Provided text
◇ ◇ ◇
UNITED STATES
SECURITIES AND EXCHANGE COMMISSION
Washington, D.C. 20549
FORM 8-K
CURRENT REPORT
Pursuant to Section 13 or 15(d) of the Securities Exchange Act of 1934
Date of Report (Date of earliest event reported): May 16, 2011
Franklin Street Properties Corp. |
(Exact name of registrant as specified in its charter)
Maryland | 001-32470 | 04-3578653 |
(State or other jurisdiction of incorporation) |
(Commission File Number) |
(IRS Employer Identification No.) |
401 Edgewater Place, Suite 200, Wakefield, Massachusetts | 01880-6210 |
(Address of principal executive offices) | (Zip Code) |
Registrant’s telephone number, including area code: (781) 557-1300
(Former name or former address, if changed since last report.) |
Check the appropriate box below if the Form 8-K filing is intended to simultaneously satisfy the filing obligation of the registrant under any of the following provisions (see General Instruction A.2. below):
¨ Written communications pursuant to Rule 425 under the Securities Act (17 CFR 230.425)
◇ ◇ ◇
Task 1
Summarize the filing cover page in two sentences.
Task 2
Reproduce the part of the filing cover page starting at "Maryland | 001-32470" and ending at "(17 CFR 230.425)", substituting "Burlington" for "Wakefield".

Excerpted records
◇ ◇ ◇
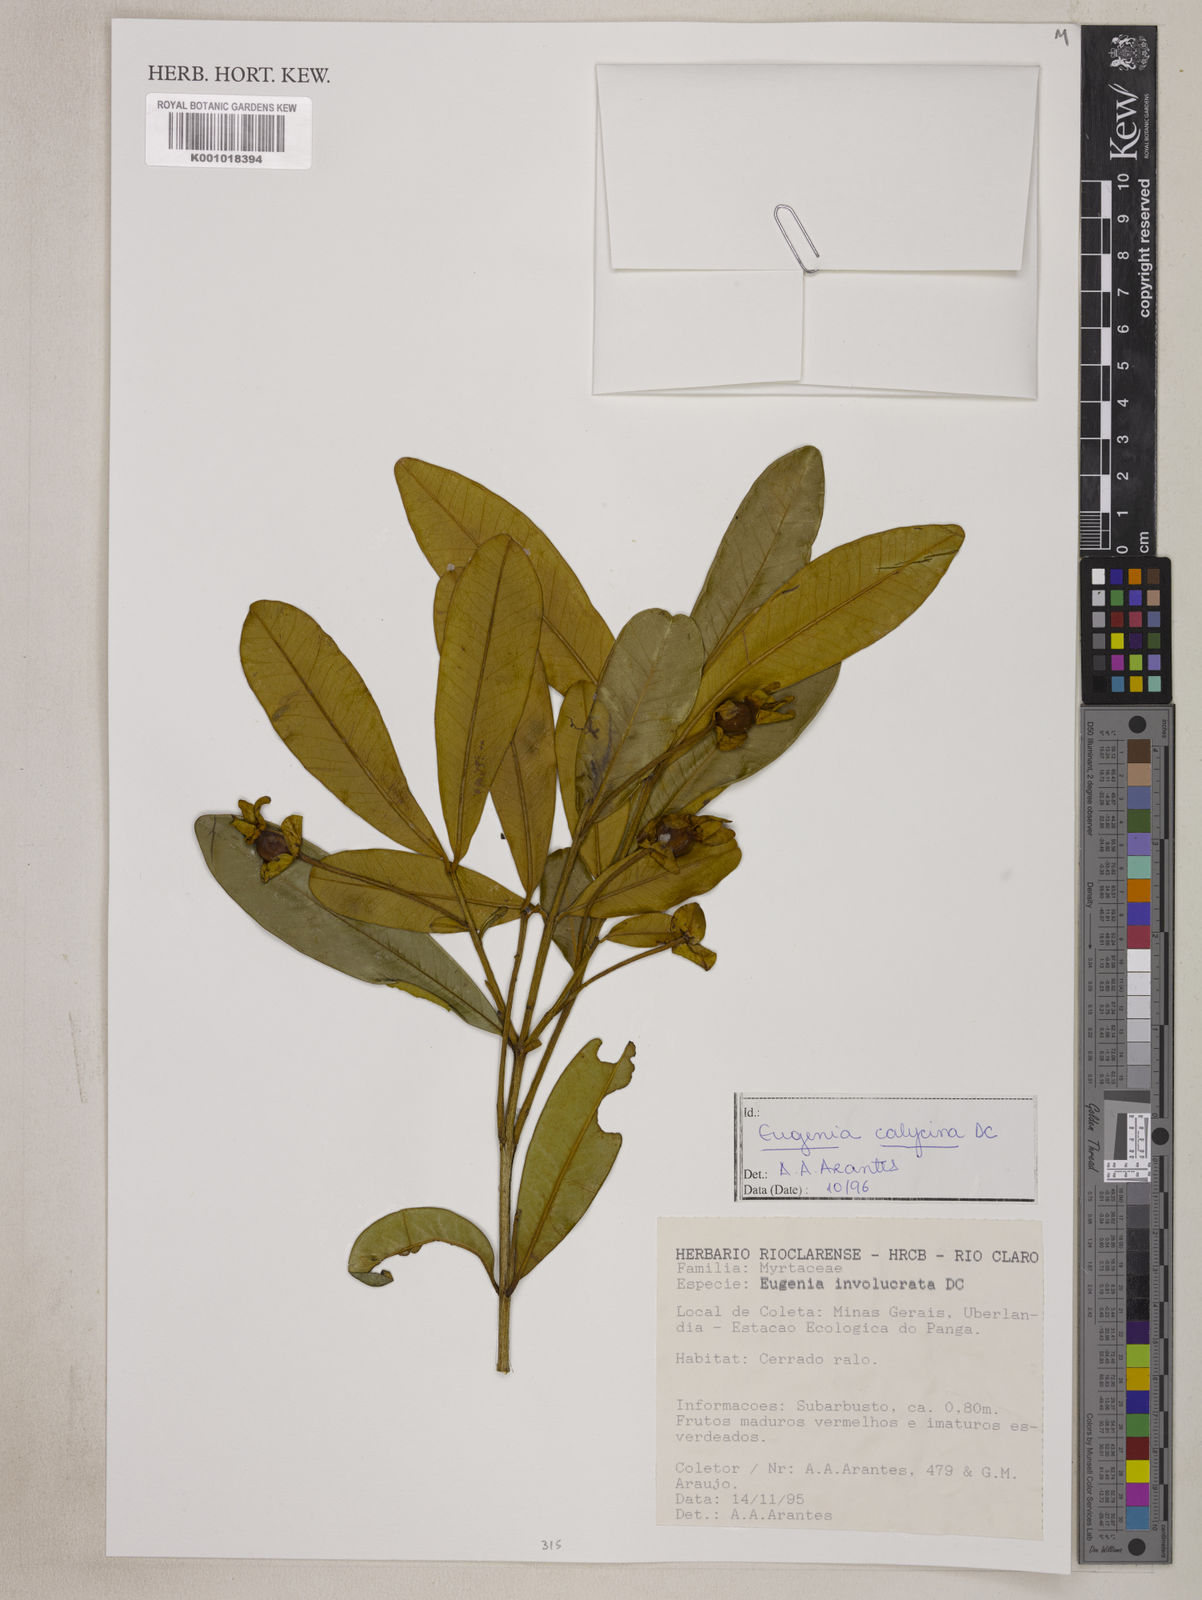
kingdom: Plantae
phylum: Tracheophyta
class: Magnoliopsida
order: Myrtales
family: Myrtaceae
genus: Eugenia
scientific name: Eugenia calycina
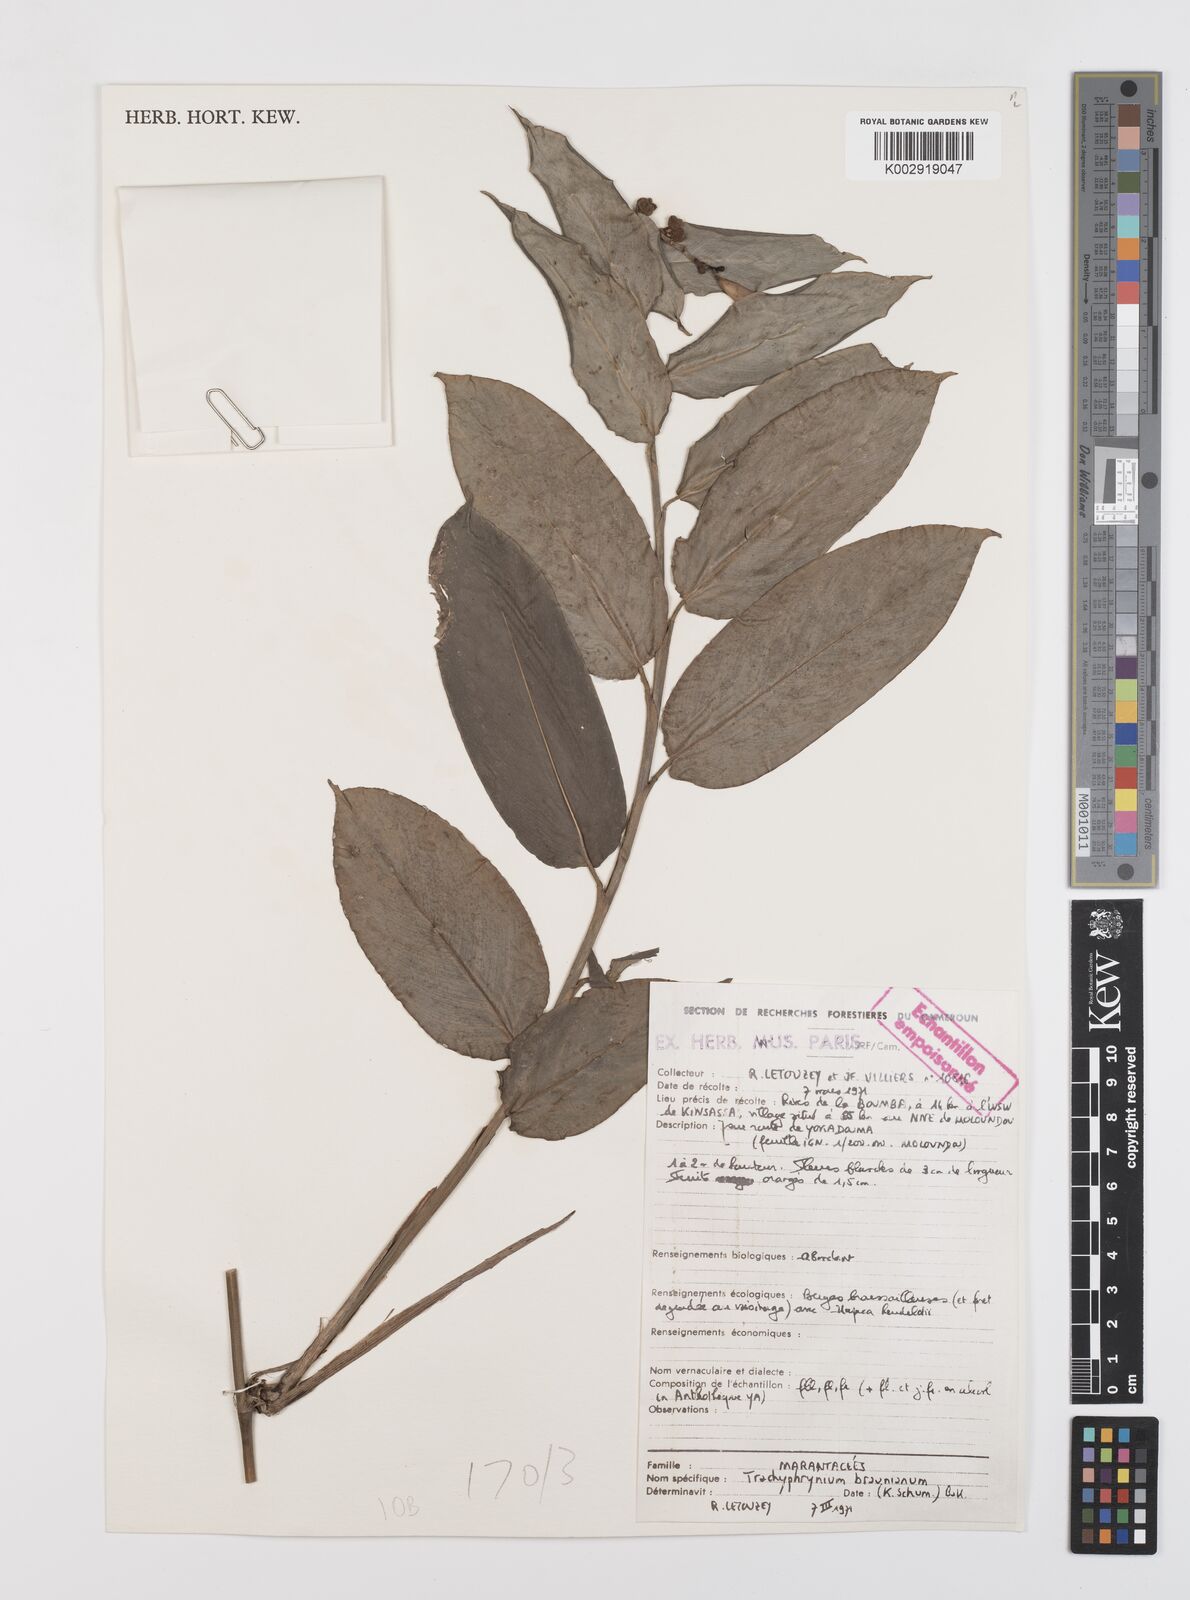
◇ ◇ ◇
Your solution 1
Franklin Street Properties Corp. filed this Form 8-K current report with the Securities and Exchange Commission under Section 13 or 15(d) of the Securities Exchange Act of 1934, with a date of report of May 16, 2011. The registrant is incorporated in Maryland, and its principal executive offices are at 401 Edgewater Place, Suite 200, Wakefield, Massachusetts.

Your solution 2
Maryland | 001-32470 | 04-3578653 |
(State or other jurisdiction of incorporation) |
(Commission File Number) |
(IRS Employer Identification No.) |
401 Edgewater Place, Suite 200, Burlington, Massachusetts | 01880-6210 |
(Address of principal executive offices) | (Zip Code) |
Registrant’s telephone number, including area code: (781) 557-1300
(Former name or former address, if changed since last report.) |
Check the appropriate box below if the Form 8-K filing is intended to simultaneously satisfy the filing obligation of the registrant under any of the following provisions (see General Instruction A.2. below):
¨ Written communications pursuant to Rule 425 under the Securities Act (17 CFR 230.425)